District 230 math students take a calculating field trip

The District 230 Multivariable Calculus Honors, which is composed of students from all three high schools, recently took a field trip to the Museum of Science and Industry, where they had the opportunity to observe calculus and mathematics first-hand. 


They explored several exhibits, such as Science Storm, the Space Center, Numbers in Nature, Whispering Gallery, and Art of the Bicycle, and saw ways in which math directly applied to real life.


They also had an opportunity to see vector fields in action with planetary magnetic fields and space curves drawn in outer space with planetary motion during the viewing of "Worlds Beyond Earth" in the spherical Giant Dome theater.


Seeing math out in the real world reinforces their understanding and allows for their skills in the classroom to be more seamlessly applied to real life scenarios. Stagg High School Math/Business Division Chair Craig Ebel said, “This field trip is a great example of authentic learning. Students take what they learn in the classroom and apply it to the world around them. It’s probable that these Calculus students have been to the museum several times, but they may never have looked at the exhibits with such purpose.” 

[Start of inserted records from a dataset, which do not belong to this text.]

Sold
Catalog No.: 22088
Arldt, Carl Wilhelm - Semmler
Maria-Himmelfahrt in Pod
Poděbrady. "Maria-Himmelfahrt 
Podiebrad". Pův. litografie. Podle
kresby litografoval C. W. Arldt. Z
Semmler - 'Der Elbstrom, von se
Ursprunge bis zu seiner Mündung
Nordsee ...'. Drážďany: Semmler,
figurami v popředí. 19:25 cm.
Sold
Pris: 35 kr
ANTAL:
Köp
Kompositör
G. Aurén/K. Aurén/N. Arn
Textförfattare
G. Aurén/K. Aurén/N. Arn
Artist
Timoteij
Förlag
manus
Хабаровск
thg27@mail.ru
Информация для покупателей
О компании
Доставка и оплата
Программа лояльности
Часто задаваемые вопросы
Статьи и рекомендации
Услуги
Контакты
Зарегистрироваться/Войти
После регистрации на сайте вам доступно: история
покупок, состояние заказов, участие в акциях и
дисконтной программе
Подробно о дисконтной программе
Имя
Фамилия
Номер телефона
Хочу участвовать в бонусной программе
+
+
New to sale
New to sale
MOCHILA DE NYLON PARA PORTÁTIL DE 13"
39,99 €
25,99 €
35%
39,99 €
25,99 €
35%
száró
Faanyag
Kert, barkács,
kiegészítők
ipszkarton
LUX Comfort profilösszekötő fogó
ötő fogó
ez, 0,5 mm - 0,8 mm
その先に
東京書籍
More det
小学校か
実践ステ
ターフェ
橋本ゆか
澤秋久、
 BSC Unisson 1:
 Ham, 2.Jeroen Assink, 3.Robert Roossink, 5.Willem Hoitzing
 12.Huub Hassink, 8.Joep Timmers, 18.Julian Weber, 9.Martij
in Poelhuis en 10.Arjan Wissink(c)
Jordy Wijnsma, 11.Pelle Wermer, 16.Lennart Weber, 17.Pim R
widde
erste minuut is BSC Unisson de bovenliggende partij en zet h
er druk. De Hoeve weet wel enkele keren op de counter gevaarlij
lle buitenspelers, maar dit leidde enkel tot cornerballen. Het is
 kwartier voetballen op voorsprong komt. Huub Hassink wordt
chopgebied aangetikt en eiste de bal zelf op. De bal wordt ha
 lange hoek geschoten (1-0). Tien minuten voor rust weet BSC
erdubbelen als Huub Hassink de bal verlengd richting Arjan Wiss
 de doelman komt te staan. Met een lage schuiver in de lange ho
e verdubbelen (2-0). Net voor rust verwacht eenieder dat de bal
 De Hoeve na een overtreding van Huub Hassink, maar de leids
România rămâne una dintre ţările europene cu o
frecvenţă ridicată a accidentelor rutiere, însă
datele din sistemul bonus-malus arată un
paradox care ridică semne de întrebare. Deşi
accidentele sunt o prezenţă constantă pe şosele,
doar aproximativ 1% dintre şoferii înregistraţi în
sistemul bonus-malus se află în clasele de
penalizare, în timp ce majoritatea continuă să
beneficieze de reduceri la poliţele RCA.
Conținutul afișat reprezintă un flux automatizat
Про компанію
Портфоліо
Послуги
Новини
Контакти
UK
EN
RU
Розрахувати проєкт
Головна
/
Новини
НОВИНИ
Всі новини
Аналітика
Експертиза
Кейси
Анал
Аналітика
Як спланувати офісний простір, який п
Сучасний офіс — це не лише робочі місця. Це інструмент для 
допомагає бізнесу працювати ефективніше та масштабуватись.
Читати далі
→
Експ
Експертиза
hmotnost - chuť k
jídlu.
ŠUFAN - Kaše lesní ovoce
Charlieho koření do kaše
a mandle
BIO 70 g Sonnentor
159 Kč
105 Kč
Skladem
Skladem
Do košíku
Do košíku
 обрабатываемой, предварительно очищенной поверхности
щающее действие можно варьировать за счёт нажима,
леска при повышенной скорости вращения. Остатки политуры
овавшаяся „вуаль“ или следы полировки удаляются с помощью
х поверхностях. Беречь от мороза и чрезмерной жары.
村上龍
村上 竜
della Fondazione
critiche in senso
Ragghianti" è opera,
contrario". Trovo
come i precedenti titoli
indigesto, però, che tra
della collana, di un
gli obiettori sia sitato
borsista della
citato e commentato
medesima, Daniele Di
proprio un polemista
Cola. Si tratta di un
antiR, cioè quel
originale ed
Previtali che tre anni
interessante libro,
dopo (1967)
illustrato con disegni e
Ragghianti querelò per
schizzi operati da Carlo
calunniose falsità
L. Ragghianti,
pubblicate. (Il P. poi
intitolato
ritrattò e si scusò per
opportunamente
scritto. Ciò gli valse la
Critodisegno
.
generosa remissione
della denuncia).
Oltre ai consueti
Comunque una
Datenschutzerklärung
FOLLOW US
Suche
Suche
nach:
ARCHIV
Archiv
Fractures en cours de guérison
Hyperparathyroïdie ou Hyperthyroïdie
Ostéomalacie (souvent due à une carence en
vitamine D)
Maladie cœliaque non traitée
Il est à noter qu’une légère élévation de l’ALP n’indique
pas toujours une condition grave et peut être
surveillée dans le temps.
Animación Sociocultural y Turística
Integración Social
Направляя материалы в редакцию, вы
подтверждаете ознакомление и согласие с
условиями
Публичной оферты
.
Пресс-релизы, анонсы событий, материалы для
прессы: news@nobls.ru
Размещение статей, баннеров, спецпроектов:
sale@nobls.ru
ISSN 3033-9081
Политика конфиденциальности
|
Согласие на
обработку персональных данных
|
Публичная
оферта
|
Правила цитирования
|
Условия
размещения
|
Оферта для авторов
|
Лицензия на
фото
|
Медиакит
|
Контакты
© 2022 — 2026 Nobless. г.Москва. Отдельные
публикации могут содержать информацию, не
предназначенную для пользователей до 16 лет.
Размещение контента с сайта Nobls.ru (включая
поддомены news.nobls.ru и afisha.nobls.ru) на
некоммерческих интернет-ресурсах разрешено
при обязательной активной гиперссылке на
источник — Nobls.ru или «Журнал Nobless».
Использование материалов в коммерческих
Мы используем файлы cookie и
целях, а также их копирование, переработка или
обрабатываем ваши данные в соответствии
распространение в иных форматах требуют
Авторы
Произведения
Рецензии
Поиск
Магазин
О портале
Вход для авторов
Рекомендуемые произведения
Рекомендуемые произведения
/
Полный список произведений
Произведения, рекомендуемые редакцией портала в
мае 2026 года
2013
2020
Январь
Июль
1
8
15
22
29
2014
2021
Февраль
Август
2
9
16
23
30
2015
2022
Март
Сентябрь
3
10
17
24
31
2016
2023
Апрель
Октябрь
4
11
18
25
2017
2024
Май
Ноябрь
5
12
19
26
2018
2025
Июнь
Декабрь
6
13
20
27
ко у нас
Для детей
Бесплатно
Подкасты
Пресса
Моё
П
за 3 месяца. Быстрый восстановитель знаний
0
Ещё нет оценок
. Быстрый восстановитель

The students applied their classroom knowledge to the exhibits they experienced. For instance, one student explored revolutions in string waves, noting that rotating waveform represents the amplitude, frequency and wavelength of any wave found in nature. Calculus allows us to take a two dimensional object, spin it very rapidly to create a three dimensional disk or washer, and then find the now volume of such a shape.


Another student recognized vector fields in fluid flow, noted that the various uses and models of the ripples in the water can be modeled by different vector fields mathematically demonstrating the water in a 3 dimensional coordinate system.


Another student credits calculus for the reason there is music, saying it seems the ratio for chords or musical notes can be found using arc length from calculus (or wavelength).